* WHAT THIS TASK INVOLVES
Begin at the line that has "left eye: (514, 181)", stop after the line that has "right shoulder: (321, 239)", and print exactly those lines from the records below, without any pictures.

* EXTRACTED DATA
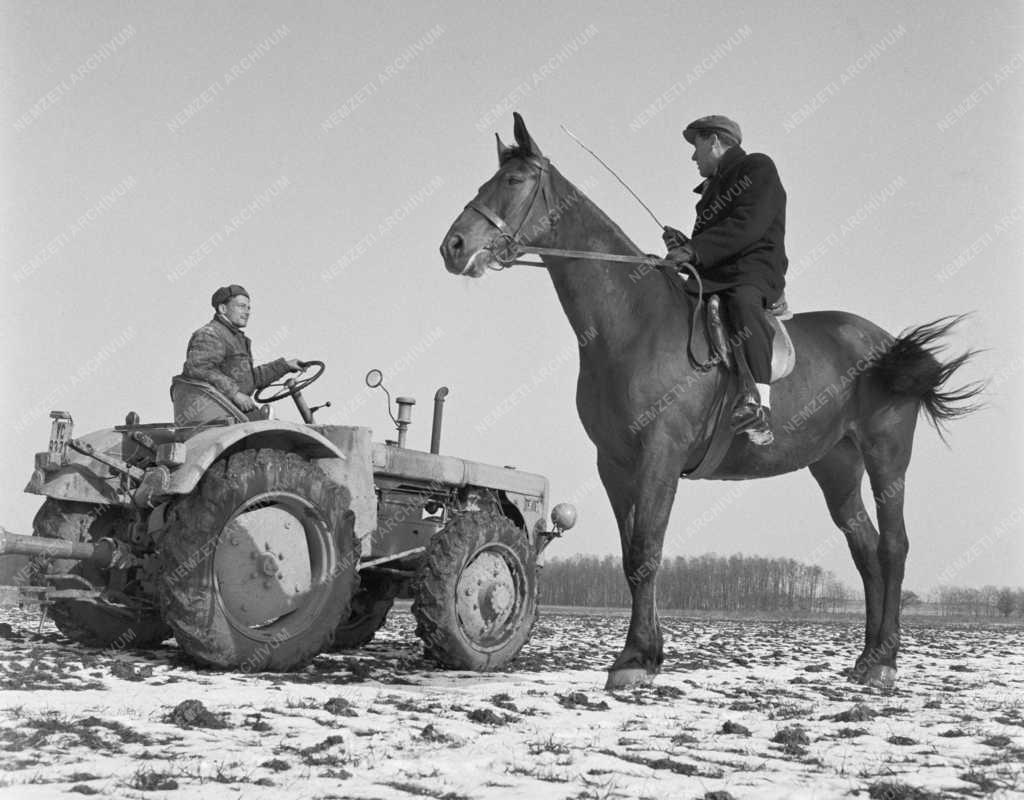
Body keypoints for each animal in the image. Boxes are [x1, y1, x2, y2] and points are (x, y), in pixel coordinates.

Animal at [440, 113, 983, 692]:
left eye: (514, 181)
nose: (453, 246)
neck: (632, 320)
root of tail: (888, 343)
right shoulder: (614, 464)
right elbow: (632, 554)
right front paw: (650, 653)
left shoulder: (661, 454)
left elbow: (647, 550)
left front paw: (633, 659)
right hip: (836, 466)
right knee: (865, 552)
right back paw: (866, 657)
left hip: (886, 455)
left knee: (892, 547)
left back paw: (885, 661)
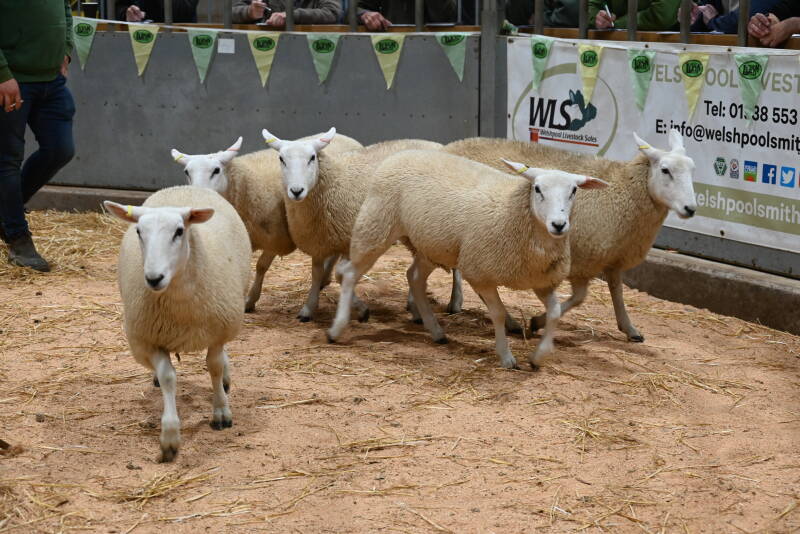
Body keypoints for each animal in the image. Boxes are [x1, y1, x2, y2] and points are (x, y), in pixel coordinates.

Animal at [104, 185, 251, 462]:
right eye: (139, 231)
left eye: (179, 231)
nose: (153, 278)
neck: (181, 308)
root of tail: (182, 187)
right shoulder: (149, 340)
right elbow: (168, 377)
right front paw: (170, 437)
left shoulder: (217, 332)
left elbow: (214, 367)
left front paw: (221, 412)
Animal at [171, 133, 363, 313]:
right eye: (187, 172)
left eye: (216, 170)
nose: (196, 197)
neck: (246, 187)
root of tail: (346, 137)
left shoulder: (277, 239)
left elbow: (261, 266)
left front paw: (250, 300)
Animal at [261, 128, 463, 323]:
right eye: (281, 159)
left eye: (312, 157)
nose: (296, 191)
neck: (333, 180)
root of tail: (440, 146)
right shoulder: (321, 239)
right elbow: (316, 273)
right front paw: (308, 309)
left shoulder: (349, 239)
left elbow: (341, 276)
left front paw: (361, 309)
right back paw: (415, 305)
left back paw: (453, 302)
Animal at [326, 150, 608, 369]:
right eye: (537, 189)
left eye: (574, 191)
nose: (558, 225)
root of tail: (404, 152)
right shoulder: (480, 273)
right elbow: (498, 313)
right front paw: (506, 356)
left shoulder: (541, 280)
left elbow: (555, 313)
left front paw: (539, 356)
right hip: (377, 225)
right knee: (349, 273)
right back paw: (337, 329)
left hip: (432, 245)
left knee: (414, 277)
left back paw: (436, 331)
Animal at [442, 129, 697, 342]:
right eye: (665, 170)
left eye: (692, 170)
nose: (691, 209)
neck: (624, 191)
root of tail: (452, 146)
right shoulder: (582, 260)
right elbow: (579, 298)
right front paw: (537, 322)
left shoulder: (612, 257)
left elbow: (616, 291)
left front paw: (629, 328)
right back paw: (504, 320)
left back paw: (460, 303)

* REPLY TO THE TASK
left eye: (514, 181)
nose: (453, 246)
neck: (632, 320)
root of tail: (888, 343)
right shoulder: (614, 464)
right elbow: (632, 554)
right front paw: (650, 653)
left shoulder: (661, 454)
left elbow: (647, 550)
left front paw: (633, 659)
right hip: (836, 466)
right knee: (865, 552)
right back paw: (866, 657)
left hip: (886, 455)
left knee: (892, 547)
left back paw: (885, 661)
Body keypoints for each animal in the image. Boxes are [x1, y1, x2, y2] and points are (x, y), in pixel coordinates.

Animal at [104, 185, 251, 462]:
right eye: (139, 231)
left eye: (179, 231)
nose: (153, 278)
neck: (181, 308)
root of tail: (182, 187)
right shoulder: (149, 340)
right elbow: (168, 377)
right front paw: (170, 437)
left shoulder: (217, 332)
left elbow: (214, 367)
left front paw: (221, 412)
Animal at [171, 133, 363, 313]:
right eye: (187, 172)
left eye: (216, 170)
nose: (196, 197)
neck: (246, 187)
root of tail: (346, 137)
left shoulder: (277, 239)
left elbow: (261, 266)
left front paw: (250, 300)
Animal at [261, 128, 463, 323]:
right eye: (281, 159)
left eye: (312, 157)
nose: (296, 191)
neck: (333, 180)
root of tail: (440, 146)
right shoulder: (321, 239)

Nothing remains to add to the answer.